Czy możliwy jest przełom w brukselskim impasie politycznym? Nieoficjalne sygnały płynące od uczestników przedłużającego się kryzysu rządowego wskazują na czerwiec jako decydujący miesiąc. Symboliczna data 9 czerwca, oznaczająca pełny rok od wyborów parlamentarnych bez powołania stabilnego rządu, staje się naturalną cezurą czasową, po której przedłużanie obecnego stanu rzeczy byłoby niemożliwe – szczególnie w obliczu poważnych wyzwań finansowych stojących przed regionem.
Zgodnie z informacjami z wiarygodnych źródeł, frankofoński Ruch Reformatorski (MR) pod przewodnictwem Georges-Louisa Boucheza prowadzi intensywne działania dyplomatyczne mające na celu przekonanie flamandzkich liberałów z Open VLD, a w szczególności ich lidera Frédérica De Guchta, do akceptacji udziału w koalicji rządowej bez udziału nacjonalistycznej formacji N-VA. Analogiczne starania podejmują przedstawiciele socjalistów, koncentrując się na „budowaniu odpowiedniego klimatu” dla Open VLD, co miałoby umożliwić wypracowanie porozumienia w zakładanym terminie czerwcowym. Źródła nieoficjalne donoszą o niedawnym „konstruktywnym spotkaniu” między Ahmedem Laaouelem a Frédéricem De Guchtem.
Znaczącym novum na brukselskiej scenie politycznej jest zauważalna zbieżność kierunków działania MR i Partii Socjalistycznej po długim okresie konfrontacji i wzajemnych animozji. Namacalnym przykładem tego nietypowego zbliżenia było ostatnie porozumienie osiągnięte w gminie Schaerbeek, gdzie obie formacje uzgodniły rotacyjny model sprawowania funkcji burmistrza. Choć ta taktyczna współpraca pozostaje krucha i podatna na gwałtowne zmiany dynamiki politycznej, stanowi istotny sygnał w aktualnych okolicznościach.

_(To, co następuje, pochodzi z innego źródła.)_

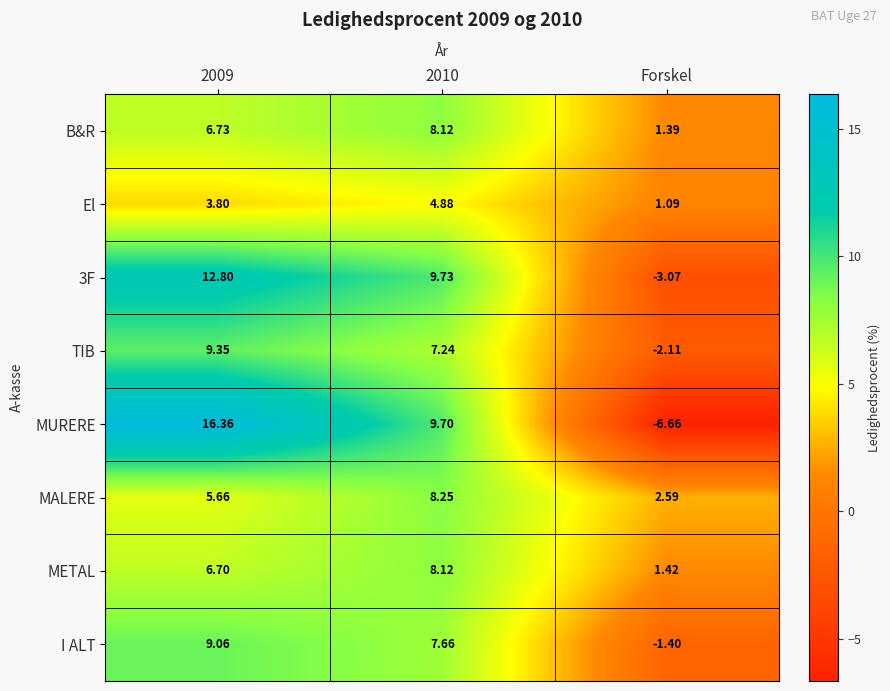

Is the value of TIB at 2010 greater than the value of B&R at 2010?

No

Dlaczego właśnie czerwiec stanowi punkt graniczny dla brukselskich negocjacji? Przyczyn jest kilka. Pierwsza ma charakter symboliczno-polityczny – 9 czerwca minie dokładnie rok od przeprowadzenia wyborów w Regionie Stołecznym, który jako jedyna jednostka administracyjna w kraju pozostaje bez funkcjonalnego aparatu wykonawczego. Drugi czynnik wiąże się z prognozowaną czerwcową weryfikacją ratingu kredytowego regionu przez agencję Standard & Poor’s, grożącą potencjalną degradacją oceny wiarygodności finansowej Brukseli. Realizacja tego scenariusza mogłaby wywołać destabilizację i znacząco utrudnić pozyskiwanie finansowania dla regionalnych zobowiązań. Ponadto, czerwiec stanowi naturalny termin dla zakończenia prowizorycznego systemu finansowania budżetu opartego na mechanizmie „dwunastek” (wykorzystującym zeszłoroczny budżet podzielony na dwanaście równych części).

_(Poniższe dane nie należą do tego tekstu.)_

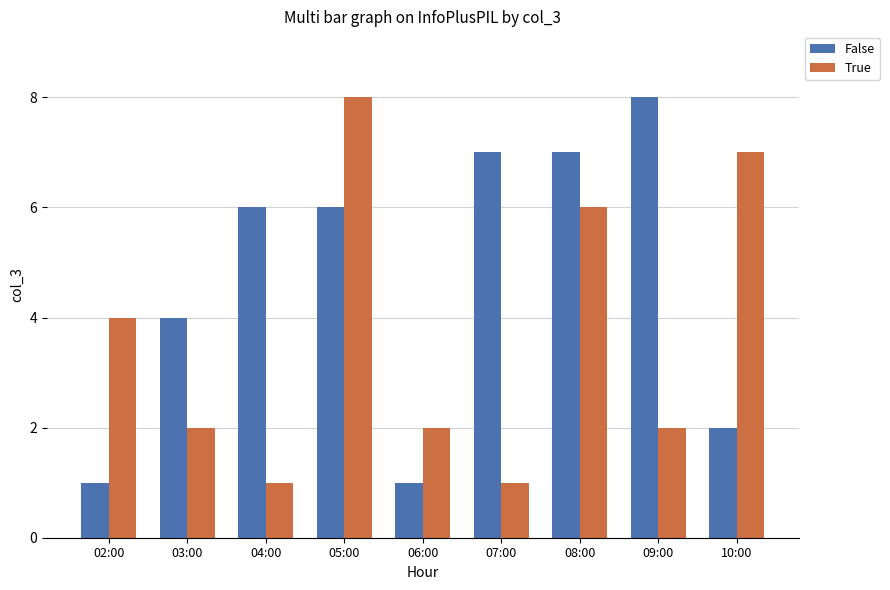

How many True values are between 2 and 6?

5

Obecnie siedem ugrupowań politycznych (MR, PS, Engagés, Vooruit, Groen, CD&V oraz Open VLD) uczestniczy w pracach nad kompleksowym budżetem dla Regionu Brukselskiego. Koordynatorem tych działań jest flamandzki liberał Sven Gatz, pełniący funkcję ministra finansów w ustępującym gabinecie Rudiego Vervoorta. Zgodnie z harmonogramem, środowe konsultacje obejmują wysłuchanie przedstawiciela agencji odpowiedzialnej za zarządzanie długiem publicznym.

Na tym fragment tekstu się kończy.